What to produce →
Edit the listing below by swapping each occurrence of "series" for "data set". Keep every other character unchanged.

*** The input ***

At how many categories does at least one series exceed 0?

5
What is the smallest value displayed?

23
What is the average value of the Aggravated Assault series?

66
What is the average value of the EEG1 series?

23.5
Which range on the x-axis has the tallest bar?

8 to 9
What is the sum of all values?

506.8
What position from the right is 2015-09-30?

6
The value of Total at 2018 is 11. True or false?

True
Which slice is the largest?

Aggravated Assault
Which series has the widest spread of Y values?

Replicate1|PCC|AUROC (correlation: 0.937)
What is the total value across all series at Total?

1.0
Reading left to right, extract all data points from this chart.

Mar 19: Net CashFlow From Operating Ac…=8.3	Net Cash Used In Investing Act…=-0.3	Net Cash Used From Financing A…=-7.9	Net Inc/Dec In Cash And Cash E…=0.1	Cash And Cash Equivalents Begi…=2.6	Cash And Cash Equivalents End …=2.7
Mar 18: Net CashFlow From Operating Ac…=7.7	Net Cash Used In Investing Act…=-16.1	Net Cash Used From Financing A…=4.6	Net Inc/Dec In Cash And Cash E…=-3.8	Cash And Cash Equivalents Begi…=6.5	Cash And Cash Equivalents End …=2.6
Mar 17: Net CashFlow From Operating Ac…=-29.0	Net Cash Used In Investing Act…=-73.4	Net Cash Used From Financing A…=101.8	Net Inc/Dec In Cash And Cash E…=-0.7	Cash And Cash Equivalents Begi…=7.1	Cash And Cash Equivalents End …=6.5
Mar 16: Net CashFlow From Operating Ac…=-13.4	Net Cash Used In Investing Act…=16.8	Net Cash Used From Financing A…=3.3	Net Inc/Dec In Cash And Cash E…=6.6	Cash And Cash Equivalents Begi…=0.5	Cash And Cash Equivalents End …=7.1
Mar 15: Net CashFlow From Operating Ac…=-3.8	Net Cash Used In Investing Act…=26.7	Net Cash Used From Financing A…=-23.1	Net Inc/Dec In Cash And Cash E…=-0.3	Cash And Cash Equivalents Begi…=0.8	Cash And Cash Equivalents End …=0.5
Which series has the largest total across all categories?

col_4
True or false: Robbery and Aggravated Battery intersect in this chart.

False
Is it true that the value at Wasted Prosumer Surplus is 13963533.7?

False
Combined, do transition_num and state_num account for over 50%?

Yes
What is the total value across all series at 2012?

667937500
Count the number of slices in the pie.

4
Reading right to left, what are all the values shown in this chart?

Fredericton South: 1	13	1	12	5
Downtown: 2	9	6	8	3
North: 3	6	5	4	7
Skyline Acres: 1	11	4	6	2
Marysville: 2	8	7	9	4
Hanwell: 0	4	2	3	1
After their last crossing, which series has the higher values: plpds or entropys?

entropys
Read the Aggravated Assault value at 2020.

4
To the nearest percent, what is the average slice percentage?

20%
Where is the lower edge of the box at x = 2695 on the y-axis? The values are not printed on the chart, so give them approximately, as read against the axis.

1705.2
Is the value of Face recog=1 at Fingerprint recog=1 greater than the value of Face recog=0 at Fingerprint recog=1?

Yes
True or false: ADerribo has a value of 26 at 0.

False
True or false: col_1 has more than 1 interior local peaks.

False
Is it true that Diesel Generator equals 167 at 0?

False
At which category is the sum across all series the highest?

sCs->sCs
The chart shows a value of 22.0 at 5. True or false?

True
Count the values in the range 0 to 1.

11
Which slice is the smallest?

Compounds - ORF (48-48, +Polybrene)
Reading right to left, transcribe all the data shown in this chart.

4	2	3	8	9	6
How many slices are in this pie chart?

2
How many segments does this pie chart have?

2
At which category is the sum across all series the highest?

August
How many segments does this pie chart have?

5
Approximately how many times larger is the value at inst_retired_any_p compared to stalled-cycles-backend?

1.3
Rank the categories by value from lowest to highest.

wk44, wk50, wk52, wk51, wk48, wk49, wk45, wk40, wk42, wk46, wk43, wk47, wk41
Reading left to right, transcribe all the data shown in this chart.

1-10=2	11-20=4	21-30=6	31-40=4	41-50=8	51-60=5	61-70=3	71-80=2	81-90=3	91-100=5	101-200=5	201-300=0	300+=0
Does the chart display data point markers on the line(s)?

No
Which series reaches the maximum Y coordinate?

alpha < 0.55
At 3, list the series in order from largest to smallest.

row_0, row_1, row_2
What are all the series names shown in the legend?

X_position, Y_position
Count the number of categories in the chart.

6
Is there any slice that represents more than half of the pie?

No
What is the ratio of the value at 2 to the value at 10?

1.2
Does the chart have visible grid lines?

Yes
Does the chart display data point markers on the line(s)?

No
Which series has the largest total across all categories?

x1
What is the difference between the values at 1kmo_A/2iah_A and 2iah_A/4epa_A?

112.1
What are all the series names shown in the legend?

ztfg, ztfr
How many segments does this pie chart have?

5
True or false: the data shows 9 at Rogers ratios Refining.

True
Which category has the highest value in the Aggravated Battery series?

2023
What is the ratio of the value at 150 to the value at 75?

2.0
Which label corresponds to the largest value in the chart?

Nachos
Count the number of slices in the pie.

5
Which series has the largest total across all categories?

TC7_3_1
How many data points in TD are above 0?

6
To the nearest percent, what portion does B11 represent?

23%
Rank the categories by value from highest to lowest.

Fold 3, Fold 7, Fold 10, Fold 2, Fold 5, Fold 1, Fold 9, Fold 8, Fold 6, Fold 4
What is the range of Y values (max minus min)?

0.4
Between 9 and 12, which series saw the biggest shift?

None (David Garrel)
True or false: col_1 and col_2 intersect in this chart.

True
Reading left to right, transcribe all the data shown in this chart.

*** End of The input ***

Exercise answer →
At how many categories does at least one data set exceed 0?

5
What is the smallest value displayed?

23
What is the average value of the Aggravated Assault data set?

66
What is the average value of the EEG1 data set?

23.5
Which range on the x-axis has the tallest bar?

8 to 9
What is the sum of all values?

506.8
What position from the right is 2015-09-30?

6
The value of Total at 2018 is 11. True or false?

True
Which slice is the largest?

Aggravated Assault
Which data set has the widest spread of Y values?

Replicate1|PCC|AUROC (correlation: 0.937)
What is the total value across all data set at Total?

1.0
Reading left to right, extract all data points from this chart.

Mar 19: Net CashFlow From Operating Ac…=8.3	Net Cash Used In Investing Act…=-0.3	Net Cash Used From Financing A…=-7.9	Net Inc/Dec In Cash And Cash E…=0.1	Cash And Cash Equivalents Begi…=2.6	Cash And Cash Equivalents End …=2.7
Mar 18: Net CashFlow From Operating Ac…=7.7	Net Cash Used In Investing Act…=-16.1	Net Cash Used From Financing A…=4.6	Net Inc/Dec In Cash And Cash E…=-3.8	Cash And Cash Equivalents Begi…=6.5	Cash And Cash Equivalents End …=2.6
Mar 17: Net CashFlow From Operating Ac…=-29.0	Net Cash Used In Investing Act…=-73.4	Net Cash Used From Financing A…=101.8	Net Inc/Dec In Cash And Cash E…=-0.7	Cash And Cash Equivalents Begi…=7.1	Cash And Cash Equivalents End …=6.5
Mar 16: Net CashFlow From Operating Ac…=-13.4	Net Cash Used In Investing Act…=16.8	Net Cash Used From Financing A…=3.3	Net Inc/Dec In Cash And Cash E…=6.6	Cash And Cash Equivalents Begi…=0.5	Cash And Cash Equivalents End …=7.1
Mar 15: Net CashFlow From Operating Ac…=-3.8	Net Cash Used In Investing Act…=26.7	Net Cash Used From Financing A…=-23.1	Net Inc/Dec In Cash And Cash E…=-0.3	Cash And Cash Equivalents Begi…=0.8	Cash And Cash Equivalents End …=0.5
Which data set has the largest total across all categories?

col_4
True or false: Robbery and Aggravated Battery intersect in this chart.

False
Is it true that the value at Wasted Prosumer Surplus is 13963533.7?

False
Combined, do transition_num and state_num account for over 50%?

Yes
What is the total value across all data set at 2012?

667937500
Count the number of slices in the pie.

4
Reading right to left, what are all the values shown in this chart?

Fredericton South: 1	13	1	12	5
Downtown: 2	9	6	8	3
North: 3	6	5	4	7
Skyline Acres: 1	11	4	6	2
Marysville: 2	8	7	9	4
Hanwell: 0	4	2	3	1
After their last crossing, which data set has the higher values: plpds or entropys?

entropys
Read the Aggravated Assault value at 2020.

4
To the nearest percent, what is the average slice percentage?

20%
Where is the lower edge of the box at x = 2695 on the y-axis? The values are not printed on the chart, so give them approximately, as read against the axis.

1705.2
Is the value of Face recog=1 at Fingerprint recog=1 greater than the value of Face recog=0 at Fingerprint recog=1?

Yes
True or false: ADerribo has a value of 26 at 0.

False
True or false: col_1 has more than 1 interior local peaks.

False
Is it true that Diesel Generator equals 167 at 0?

False
At which category is the sum across all data set the highest?

sCs->sCs
The chart shows a value of 22.0 at 5. True or false?

True
Count the values in the range 0 to 1.

11
Which slice is the smallest?

Compounds - ORF (48-48, +Polybrene)
Reading right to left, transcribe all the data shown in this chart.

4	2	3	8	9	6
How many slices are in this pie chart?

2
How many segments does this pie chart have?

2
At which category is the sum across all data set the highest?

August
How many segments does this pie chart have?

5
Approximately how many times larger is the value at inst_retired_any_p compared to stalled-cycles-backend?

1.3
Rank the categories by value from lowest to highest.

wk44, wk50, wk52, wk51, wk48, wk49, wk45, wk40, wk42, wk46, wk43, wk47, wk41
Reading left to right, transcribe all the data shown in this chart.

1-10=2	11-20=4	21-30=6	31-40=4	41-50=8	51-60=5	61-70=3	71-80=2	81-90=3	91-100=5	101-200=5	201-300=0	300+=0
Does the chart display data point markers on the line(s)?

No
Which data set reaches the maximum Y coordinate?

alpha < 0.55
At 3, list the data set in order from largest to smallest.

row_0, row_1, row_2
What are all the data set names shown in the legend?

X_position, Y_position
Count the number of categories in the chart.

6
Is there any slice that represents more than half of the pie?

No
What is the ratio of the value at 2 to the value at 10?

1.2
Does the chart have visible grid lines?

Yes
Does the chart display data point markers on the line(s)?

No
Which data set has the largest total across all categories?

x1
What is the difference between the values at 1kmo_A/2iah_A and 2iah_A/4epa_A?

112.1
What are all the data set names shown in the legend?

ztfg, ztfr
How many segments does this pie chart have?

5
True or false: the data shows 9 at Rogers ratios Refining.

True
Which category has the highest value in the Aggravated Battery data set?

2023
What is the ratio of the value at 150 to the value at 75?

2.0
Which label corresponds to the largest value in the chart?

Nachos
Count the number of slices in the pie.

5
Which data set has the largest total across all categories?

TC7_3_1
How many data points in TD are above 0?

6
To the nearest percent, what portion does B11 represent?

23%
Rank the categories by value from highest to lowest.

Fold 3, Fold 7, Fold 10, Fold 2, Fold 5, Fold 1, Fold 9, Fold 8, Fold 6, Fold 4
What is the range of Y values (max minus min)?

0.4
Between 9 and 12, which data set saw the biggest shift?

None (David Garrel)
True or false: col_1 and col_2 intersect in this chart.

True
Reading left to right, transcribe all the data shown in this chart.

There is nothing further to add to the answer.